I've been saving the below Wachovia letter for the perfect blog entry but I was just too pissed to write anything related to it. I had to wait for the anger to pass before I could attach any logical words. Whether or not the following is logical will have to be decided by my dear readers (or my dear reader, my mom, and that's okay since all that matters is what she thinks).

So I've gone ahead and let the straws build up on the camel's back. And now my ramblings are being book-ended by Wachovia and the Jehovah Witnesses... or is it Witnessea? (I never did get my Latin right, but I sure loved my Latin teacher). Either way, you can always count on either of these two organizations to drive you to blog...or consider forging narcotic pain medication prescriptions. Thankfully the former came first.

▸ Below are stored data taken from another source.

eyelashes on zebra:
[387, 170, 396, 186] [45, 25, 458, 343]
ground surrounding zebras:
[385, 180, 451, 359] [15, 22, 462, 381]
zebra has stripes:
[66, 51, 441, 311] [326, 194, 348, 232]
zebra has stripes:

Wachovia had the nerve to tell me that they know what I need “in times like these.” And by “in times like these” did they mean “when another department within our company decides to reduce your home equity line to zilch”? Because that’s exactly what they had just done not two days prior.

Yup, that’s right. Just as we were about to sign on the dotted line to have a screened porch added to the back of our house, Wachovia decided that our casa was worth nada. And while our house was worth nothing and therefore had no equity, they could still offer us a credit card with a “generous credit line,” no annual fee and 0% APR. No thanks. We’ll just save up our own cash and reduce our need to use Wachovia as much as possible.

So when the below pamphlet fell out of the front door jam today, the need thing just blew up again. You see, the Jehovah Witnesses know how families can really be happy and they think you need to know.

Apparently, if you are a white heterosexual (assumedly) male, all you need in order to enjoy family life is a boy in queen-looking white overalls (preferably made by Oshkosh B’Gosh), a girl in a toile jumper, two white dogs, a cockatiel, a blue button-up shirt and a wife who likes to wear hoop earrings and sundresses while sitting at your feet and looking directly at your belt.

By the way, there is also a key to happiness needs assessment for black males and Asian males included in this publication. However, I thought that would be not only overkill but excessive advertising material for the JW’s if I were to post it here. However, feel free to drop by and review this publication yourself. It will be in a stack on the coffee table in the love pit, right between copies of the Yoga Sutras and Vegetarian Times right next to my edition of The Torah and my friend’s girlfriend’s recent book entitled Sin, Sex and Democracy.

Okay, so I don’t own a copy of The Torah...but I’ve always wanted to so just go with me on this one and pretend. Afterall, we all need to pretend now and again don't we?